Source text =>
=====

Some comments on the AI

the AI still has issues grasping the concept of "take Orthus' axe after you defeat him" ... the axe has been sitting next to the Bannor capitol for a good 15/20 turns now. would a savegame be of any help?
 
tharg,

you have hit one of those rare random games where peace reigns. i have never seen it happen for that long a period of time, but i have seen a number of games where you expand at a nice leisuraly pace. dont get use to it... haha..

I have seen the Sheaim capturing cities from other civs, however I have yet to meet them. (Ok I got curious and looked in the worldbuilder :blush:)

AI doesn't understand always war gameoption much.


Ah! Are you saying the AI only attacks when it would have declared war anyway and doesn’t counter attack?

I also had influence driven war setting set, although I don't have any idea what this means?
 
Influence Driven War is an awesome Civ4 mod component that changes your influence/culture with combat. It also causes some slowdowns during huge wars that go away if you completely eliminate your oponent so all of their influence is removed entirely from the map :)
 
Ah! Are you saying the AI only attacks when it would have declared war anyway and doesn’t counter attack?
war only influences the decisions of city attack stacks (stacks of doom)
If it doesn't counter attack it either has only city defense units or it considers its attack odds too low
 
Those sneaky Illians

Last night the Illians cast Stasis and declared war on me in the same turn (around turn 120). They had about 3X my military strength. They came with about 12 axemen and 2 frost maidens. I had about 20 axes and 2 horsemen so I was able to beat them off losing about 10 axes. Their axemen all had about 3 promotions which was way less than 7-8 promotions I saw under WM7.42. Has something changed with the occasional promotions mod under WM 7.44?

This invasion was much more manageable because the Illian axes weren't super promoted like the Balseraphs were in my last game. I was impressed that the Illians knew how to use Stasis so well with a war declaration. If they had brought more of their home forces, I wouldn't have survived the assault. They should have been able to crush me, but fortunately didn't bring enough to do the job.
 
another possible issue I've noticed is the Illians should prioritize building the temple of the hand a lot more when the city is on tundra terrain... +1 food from every tile in the BFC is huge and should be built ASAP.
 
Those sneaky Illians

Last night the Illians cast Stasis and declared war on me in the same turn (around turn 120). They had about 3X my military strength. They came with about 12 axemen and 2 frost maidens. I had about 20 axes and 2 horsemen so I was able to beat them off losing about 10 axes. Their axemen all had about 3 promotions which was way less than 7-8 promotions I saw under WM7.42. Has something changed with the occasional promotions mod under WM 7.44?
only a minor change in the xp calculation, nothing big. Maybe they had less barbs to train to get lots of promotions.
 
Balseraphs built a city right next to a goblin fort, only to get it razed a couple turns after due to not enough defense there.
 
The AI just sucks at picking city sites, despite having a long and complicated function to work out which ones are supposedly the best. Might be a good idea to just rip the whole thing out and start again if we can get down a solid set of criteria for rating them.

=====

Work order A =>
Summarize the AI comments thread in two sentences.
Work order B =>
Answer these questions from the AI comments thread, one per line:
(i) For roughly how many turns has Orthus' axe been sitting next to the Bannor capitol?
(ii) What benefit of the temple of the hand is given as the reason to build it on tundra?
(iii) What happened to the city the Balseraphs built next to a goblin fort?
Work order C =>
Reproduce the part of the AI comments thread starting with "I also had influence" and going on through "(stacks of doom)".
The records are not needed for anything here.

Extracted page text data
=====

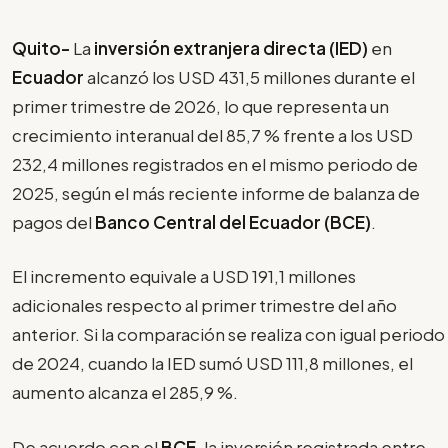
Quito-
La
inversión extranjera directa (IED)
en
Ecuador
alcanzó los USD 431,5 millones durante el
primer trimestre de 2026, lo que representa un
crecimiento interanual del 85,7 % frente a los USD
232,4 millones registrados en el mismo periodo de
2025, según el más reciente informe de balanza de
pagos del
Banco Central del Ecuador (BCE)
.
El incremento equivale a USD 191,1 millones
adicionales respecto al primer trimestre del año
anterior. Si la comparación se realiza con igual periodo
de 2024, cuando la IED sumó USD 111,8 millones, el
aumento alcanza el 285,9 %.
De acuerdo con el
BCE
, la inversión registrada entre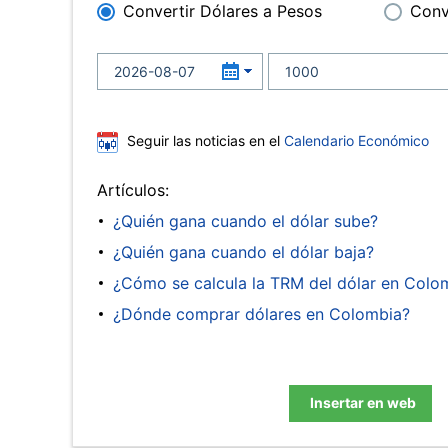
Convertir Dólares a Pesos
Conv
Seguir las noticias en el
Calendario Económico
Artículos:
¿Quién gana cuando el dólar sube?
¿Quién gana cuando el dólar baja?
¿Cómo se calcula la TRM del dólar en Colo
¿Dónde comprar dólares en Colombia?
Insertar en web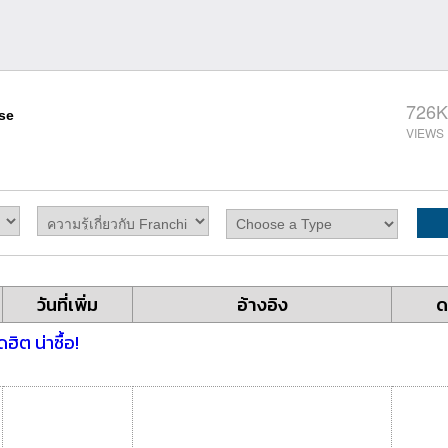
726K
ise
วันที่เพิ่ม
อ้างอิง
ด
ิต น่าซื้อ!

=====

Exercise response A =>
Players describe weaknesses in the AI, including failing to take Orthus' axe after defeating him, not understanding the always war game option, and picking poor city sites. One player reports an Illian attack that paired a Stasis cast with a war declaration, and a reply says only a minor change was made to the xp calculation.

Exercise response B =>
(i) About 15 to 20 turns.
(ii) It gives +1 food from every tile in the BFC.
(iii) It was razed a couple of turns later because it lacked enough defense.

Exercise response C =>
I also had influence driven war setting set, although I don't have any idea what this means?
 
Influence Driven War is an awesome Civ4 mod component that changes your influence/culture with combat. It also causes some slowdowns during huge wars that go away if you completely eliminate your oponent so all of their influence is removed entirely from the map :)
 
Ah! Are you saying the AI only attacks when it would have declared war anyway and doesn’t counter attack?
war only influences the decisions of city attack stacks (stacks of doom)